10.Occurrence of Ischemic Stroke in Patients With Atrial Fibrillation Receiving Non-Vitamin K Oral Anticoagulants: Causes and Prevention Strategies
Oh Young BANG ; Kyoung-Min PARK ; Dong Seop JEONG
Journal of Stroke 2023;25(2):199-213
Atrial fibrillation (AF) is a leading cause of cardioembolic stroke, which is often fatal or disabling. Prevention of stroke is crucial in AF management, and anticoagulation with non-vitamin K oral anticoagulants (NOACs) is the mainstay of AF management for stroke prevention. Because NOAC prescriptions have been surging worldwide, the development of acute ischemic stroke in patients with AF who receive NOAC treatment is an increasingly important issue in clinical practice. Moreover, these patients show a high risk of recurrence, with more than a 50% higher risk, than do patients with AF and no prior anticoagulation therapy.
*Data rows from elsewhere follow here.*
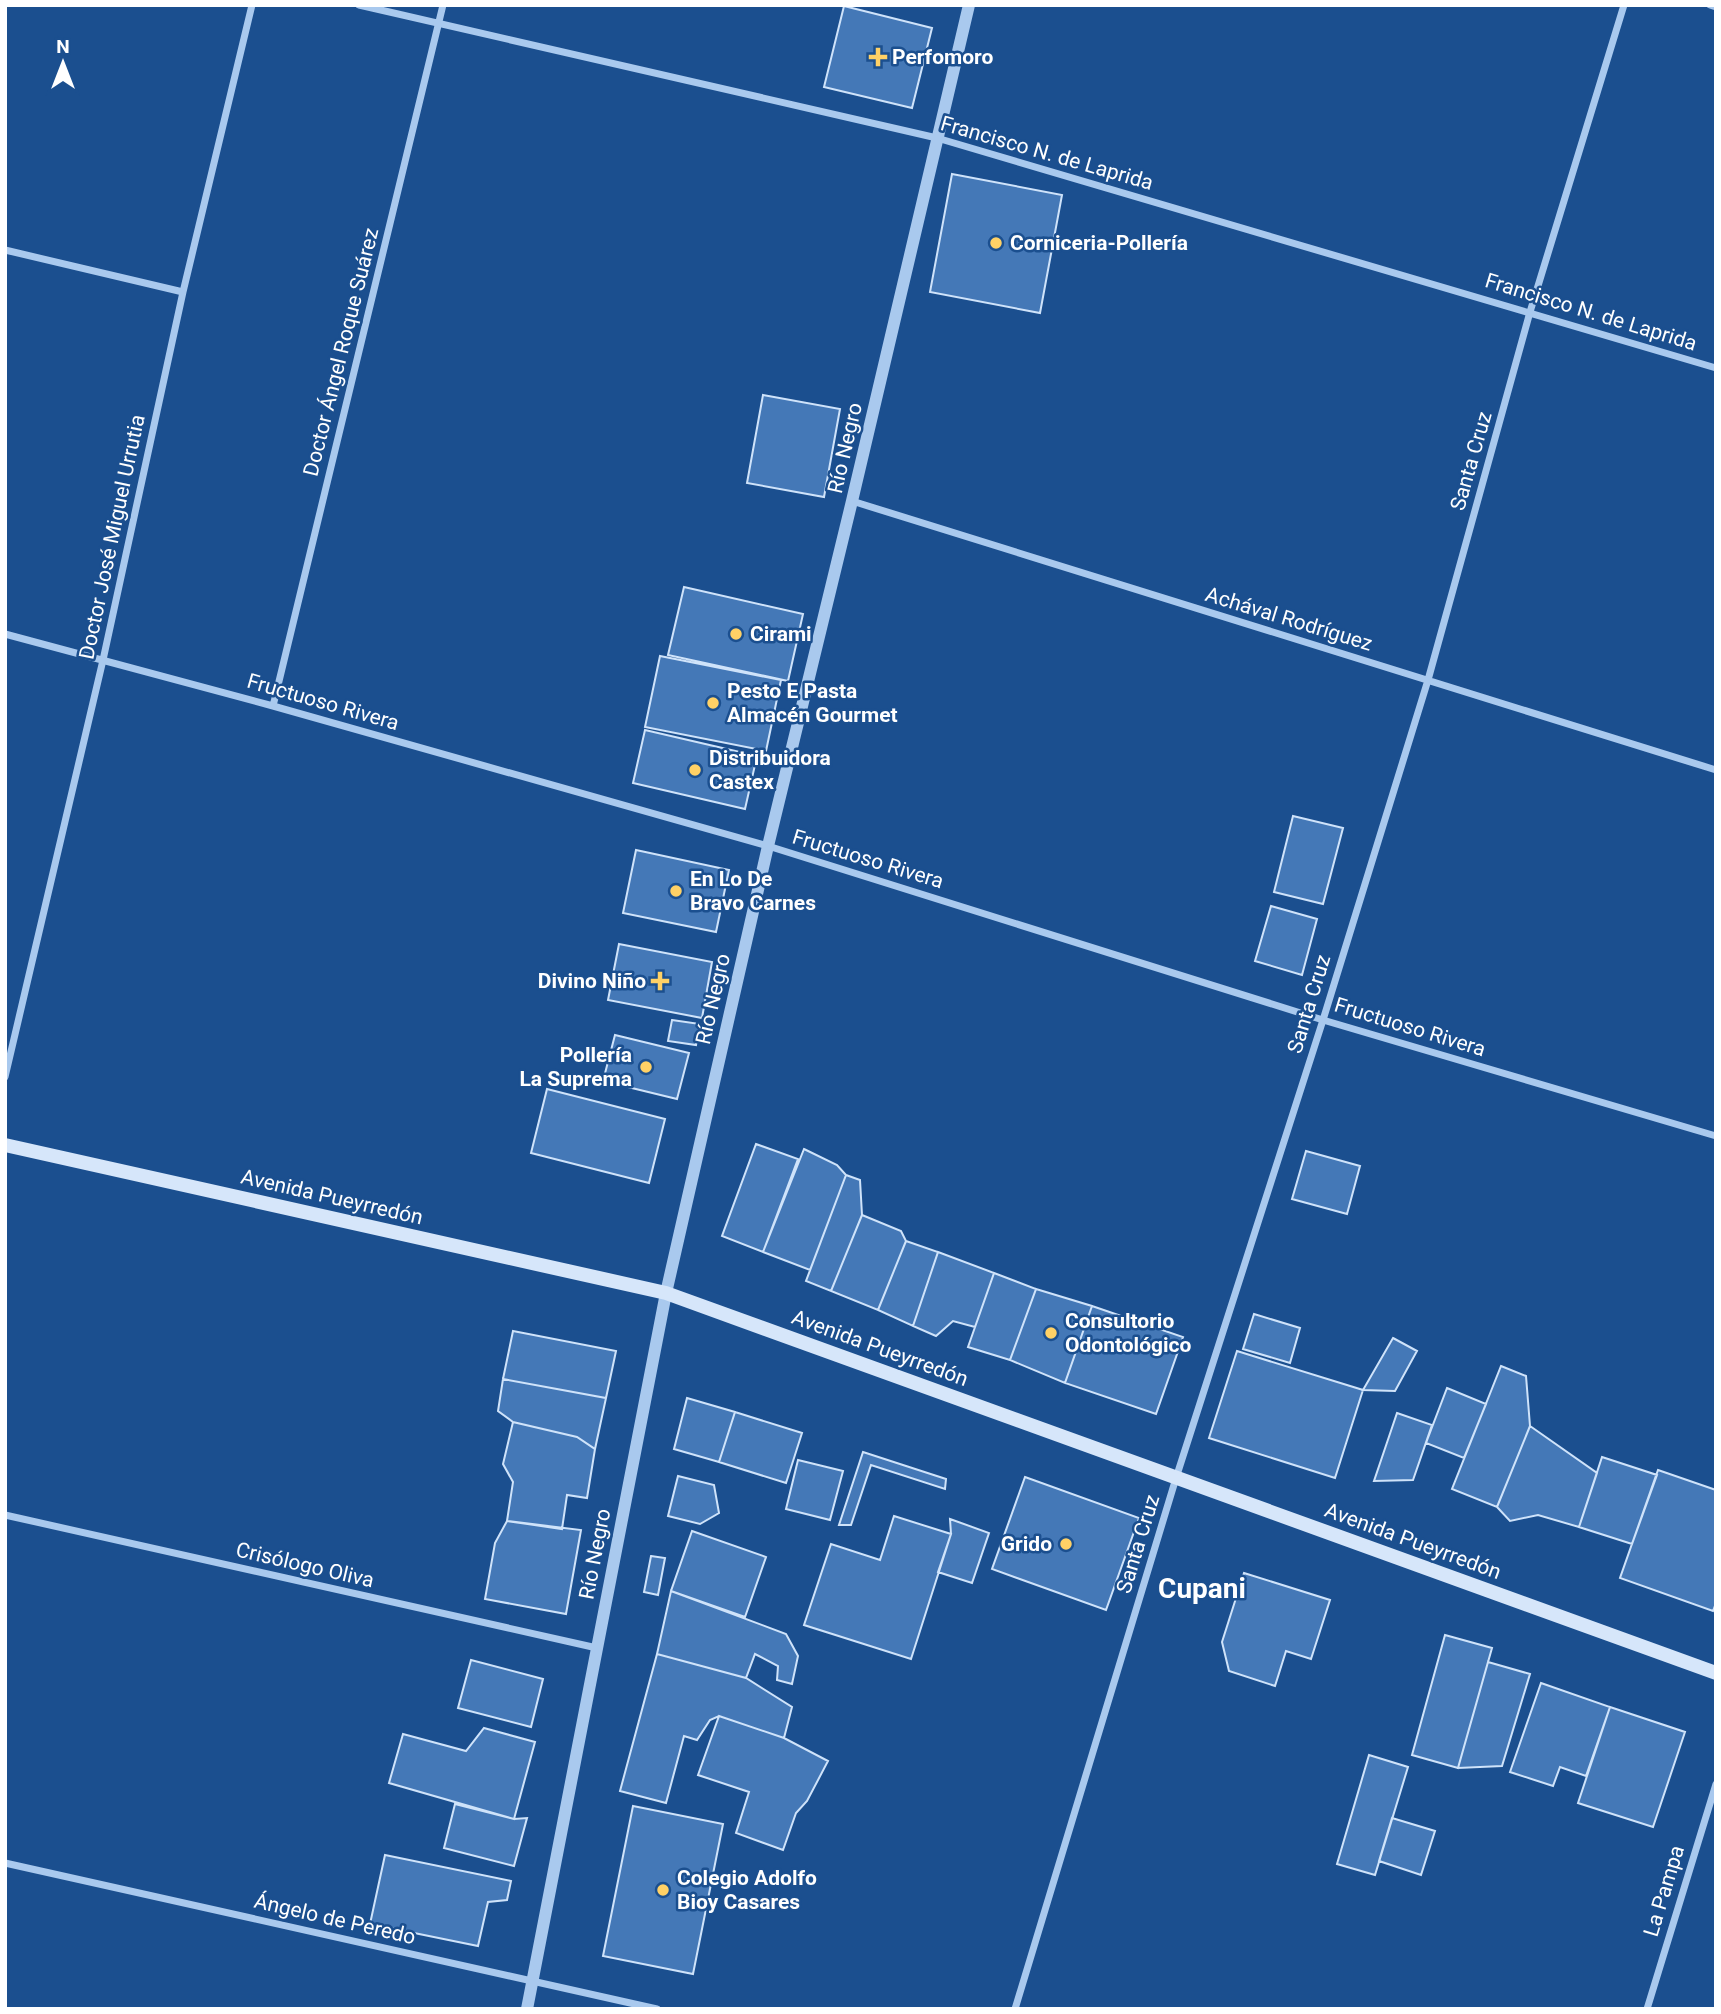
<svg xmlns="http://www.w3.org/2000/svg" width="1721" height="2014" font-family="Roboto,sans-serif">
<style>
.building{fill:#4478b7;stroke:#cfe3fa;stroke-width:2}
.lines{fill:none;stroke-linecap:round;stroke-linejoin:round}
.minor{stroke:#a9c9ee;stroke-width:7}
.tertiary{stroke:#a9c9ee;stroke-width:12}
.secondary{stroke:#d6e6fa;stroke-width:14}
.poi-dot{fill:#ffd166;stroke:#1b4f8f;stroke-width:2.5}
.labels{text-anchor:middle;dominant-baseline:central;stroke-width:5;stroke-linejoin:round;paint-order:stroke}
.poi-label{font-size:21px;font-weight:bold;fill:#fff;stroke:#1b4f8f;text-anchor:start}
.street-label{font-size:21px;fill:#fff;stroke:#1b4f8f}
.district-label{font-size:28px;font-weight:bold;fill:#fff;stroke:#1b4f8f}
</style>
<rect width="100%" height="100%" fill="#1b4f8f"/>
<path class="building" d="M844,6L932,28L912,108L824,87Z
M952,174L1062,195L1040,313L930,292Z
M763,395L840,409L824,497L747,483Z
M684,587L803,614L788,681L668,655Z
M660,656L781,680L766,751L645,727Z
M645,730L757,756L745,809L633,783Z
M1293,816L1343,828L1323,904L1274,892Z
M636,850L729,870L716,932L623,913Z
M1271,906L1317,919L1302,975L1255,961Z
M619,944L712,962L702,1018L608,1000Z
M672,1020L700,1024L696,1045L668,1041Z
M615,1035L689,1053L677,1099L603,1081Z
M547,1089L665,1119L649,1183L531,1153Z
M756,1144L798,1159L763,1252L722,1236Z
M804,1149L837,1165L846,1175L810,1270L763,1252Z
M1306,1151L1360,1166L1347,1214L1292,1199Z
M846,1175L860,1180L862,1215L831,1291L806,1281Z
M862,1215L901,1231L906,1241L878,1310L831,1291Z
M906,1241L938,1252L913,1326L878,1310Z
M938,1252L994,1273L975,1327L953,1321L936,1336L913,1326Z
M994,1273L1036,1289L1010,1360L968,1347Z
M1036,1289L1092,1306L1065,1383L1010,1360Z
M1092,1306L1183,1337L1156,1414L1065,1383Z
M1254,1314L1300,1328L1290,1363L1243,1349Z
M513,1331L616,1351L606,1398L503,1379Z
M1393,1338L1417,1351L1395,1391L1363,1390Z
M1237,1351L1363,1390L1335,1478L1209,1438Z
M1501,1366L1526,1376L1530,1426L1497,1507L1452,1489Z
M503,1379L606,1398L595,1449L577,1437L513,1422L498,1411Z
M1447,1388L1486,1404L1464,1458L1426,1443Z
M687,1398L735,1412L719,1462L674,1449Z
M735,1412L802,1433L786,1483L719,1462Z
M1397,1413L1432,1425L1413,1480L1374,1481Z
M513,1422L577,1437L595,1449L587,1498L567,1495L562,1529L507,1521L513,1482L503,1464Z
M1530,1426L1597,1473L1579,1527L1538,1515L1510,1521L1497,1507Z
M863,1452L946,1479L945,1489L871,1465L851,1525H839Z
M1602,1457L1657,1475L1632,1544L1579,1527Z
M798,1460L843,1471L830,1520L786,1509Z
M1658,1470L1716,1490V1603L1713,1611L1620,1578Z
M678,1476L714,1485L719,1513L700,1524L668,1516Z
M1025,1477L1139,1518L1106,1610L992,1569Z
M894,1516L951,1534L911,1659L804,1625L831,1544L880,1560Z
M950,1519L989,1533L972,1583L938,1572L951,1534Z
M507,1521L581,1530L566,1614L485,1599L495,1543Z
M692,1531L766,1557L745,1617L671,1591Z
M651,1556L665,1558L658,1595L644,1592Z
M1244,1573L1330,1600L1311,1659L1286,1651L1275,1686L1229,1671L1222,1642Z
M671,1591L786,1634L798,1656L792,1684L777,1680L778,1666L755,1654L746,1678L657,1654Z
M1445,1635L1492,1648L1458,1768L1412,1755Z
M657,1654L746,1678L792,1707L784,1738L719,1716L710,1720L697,1740L684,1736L666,1803L620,1791Z
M471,1660L543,1679L531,1727L458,1708Z
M1488,1662L1530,1674L1502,1766L1458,1768Z
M1541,1683L1610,1707L1586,1776L1560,1767L1553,1786L1510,1772Z
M1610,1707L1685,1732L1653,1827L1578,1803Z
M719,1716L784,1738L828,1761L807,1801L796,1813L783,1850L736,1833L749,1792L698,1775Z
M484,1728L535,1742L514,1819L389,1783L403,1734L466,1751Z
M1369,1755L1408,1767L1375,1875L1337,1864Z
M455,1804L514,1819L527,1818L514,1866L444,1848Z
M633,1806L723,1824L693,1974L603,1956Z
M1392,1818L1435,1831L1421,1875L1379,1861Z
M385,1855L511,1881L507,1900L488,1902L478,1946L370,1924Z"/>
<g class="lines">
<path class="minor" d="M359,5L937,138L1716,368
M1710,5L1716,7
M5,250L183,292
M852,501L1716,770
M5,634L273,706L768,846L1323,1020L1716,1136
M273,706L443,5
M5,1077L103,660L183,292L252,5
M5,1515L597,1648
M5,1863L657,2009
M1015,2009L1176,1478L1323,1020L1428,680L1530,312L1624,5
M1647,2009L1716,1784"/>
<path class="tertiary" d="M527,2009L666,1293L768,846L852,501L969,5"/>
<path class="secondary" d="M5,1145L666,1293L1716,1673"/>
</g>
<g class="poi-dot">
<path d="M874.5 46.5h7v7h7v7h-7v7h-7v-7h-7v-7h7z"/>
<circle cx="996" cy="243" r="7"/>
<circle cx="736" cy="634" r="7"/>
<circle cx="713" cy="703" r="7"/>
<circle cx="695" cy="770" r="7"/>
<circle cx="676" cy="891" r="7"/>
<path d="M656.5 970.5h7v7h7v7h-7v7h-7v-7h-7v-7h7z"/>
<circle cx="646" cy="1067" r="7"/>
<circle cx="1051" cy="1333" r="7"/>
<circle cx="1066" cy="1544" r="7"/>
<circle cx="663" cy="1890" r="7"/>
</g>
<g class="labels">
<g class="poi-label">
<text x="892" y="57">Perfomoro</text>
<text x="1010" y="243">Corniceria-Pollería</text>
<text x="750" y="634">Cirami</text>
<text x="727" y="691">Pesto E Pasta<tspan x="727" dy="24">Almacén Gourmet</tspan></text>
<text x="709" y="758">Distribuidora<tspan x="709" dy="24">Castex</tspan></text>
<text x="690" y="879">En Lo De<tspan x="690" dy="24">Bravo Carnes</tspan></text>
<text x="646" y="981" text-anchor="end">Divino Niño</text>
<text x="632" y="1055" text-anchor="end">Pollería<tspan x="632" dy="24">La Suprema</tspan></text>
<text x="1065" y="1321">Consultorio<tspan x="1065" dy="24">Odontológico</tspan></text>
<text x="1052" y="1544" text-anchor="end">Grido</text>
<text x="677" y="1878">Colegio Adolfo<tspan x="677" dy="24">Bioy Casares</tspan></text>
</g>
<g class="street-label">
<text transform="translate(1047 153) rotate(16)">Francisco N. de Laprida</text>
<text transform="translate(1591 312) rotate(17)">Francisco N. de Laprida</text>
<text transform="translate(341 352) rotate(-76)">Doctor Ángel Roque Suárez</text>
<text transform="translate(845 448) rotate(-77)">Río Negro</text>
<text transform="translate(1471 461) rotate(-74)">Santa Cruz</text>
<text transform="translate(112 537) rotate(-78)">Doctor José Miguel Urrutia</text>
<text transform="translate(1289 619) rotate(17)">Achával Rodríguez</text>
<text transform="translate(323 702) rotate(16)">Fructuoso Rivera</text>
<text transform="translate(868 859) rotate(17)">Fructuoso Rivera</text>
<text transform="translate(713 999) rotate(-77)">Río Negro</text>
<text transform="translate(1309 1004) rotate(-73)">Santa Cruz</text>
<text transform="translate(1410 1027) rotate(17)">Fructuoso Rivera</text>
<text transform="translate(332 1197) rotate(13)">Avenida Pueyrredón</text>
<text transform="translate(880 1348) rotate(20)">Avenida Pueyrredón</text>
<text transform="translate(1413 1541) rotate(20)">Avenida Pueyrredón</text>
<text transform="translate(1138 1544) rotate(-73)">Santa Cruz</text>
<text transform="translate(595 1554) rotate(-79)">Río Negro</text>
<text transform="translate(305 1565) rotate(13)">Crisólogo Oliva</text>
<text transform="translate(1664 1891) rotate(-73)">La Pampa</text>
<text transform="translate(335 1919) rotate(13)">Ángelo de Peredo</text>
</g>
<g class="district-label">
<text x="1202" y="1588">Cupani</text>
</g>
</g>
<rect width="1721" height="2014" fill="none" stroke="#ffffff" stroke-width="14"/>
<g transform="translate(63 63)" stroke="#1b4f8f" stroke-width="5" paint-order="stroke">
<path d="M0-5L12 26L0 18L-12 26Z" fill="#ffffff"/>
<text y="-10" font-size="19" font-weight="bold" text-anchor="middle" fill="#ffffff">N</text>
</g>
</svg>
Careful evaluation is mandatory to determine possible causes of ischemic stroke during NOAC therapy. Differentiation of AF-unrelated stroke and demonstration of combined cardiac disease/systemic coagulopathy are important in these patients and may provide improved results in their treatment. In addition, ensuring appropriate dosing and good adherence to NOAC treatment is important. Cardioembolism, despite sufficient anticoagulation and no other causes, is the most common and challenging complication because switching to anticoagulants or adding antiplatelets to the treatment regimen does not reduce the risk of recurrent stroke, and there are no guidelines for this specific situation. This review article aimed to present the most updated data on the prevalence, causes, and secondary prevention strategies, specifically focusing on non-pharmacological approaches, together with relevant cases of AF in patients who developed ischemic stroke on NOAC therapy.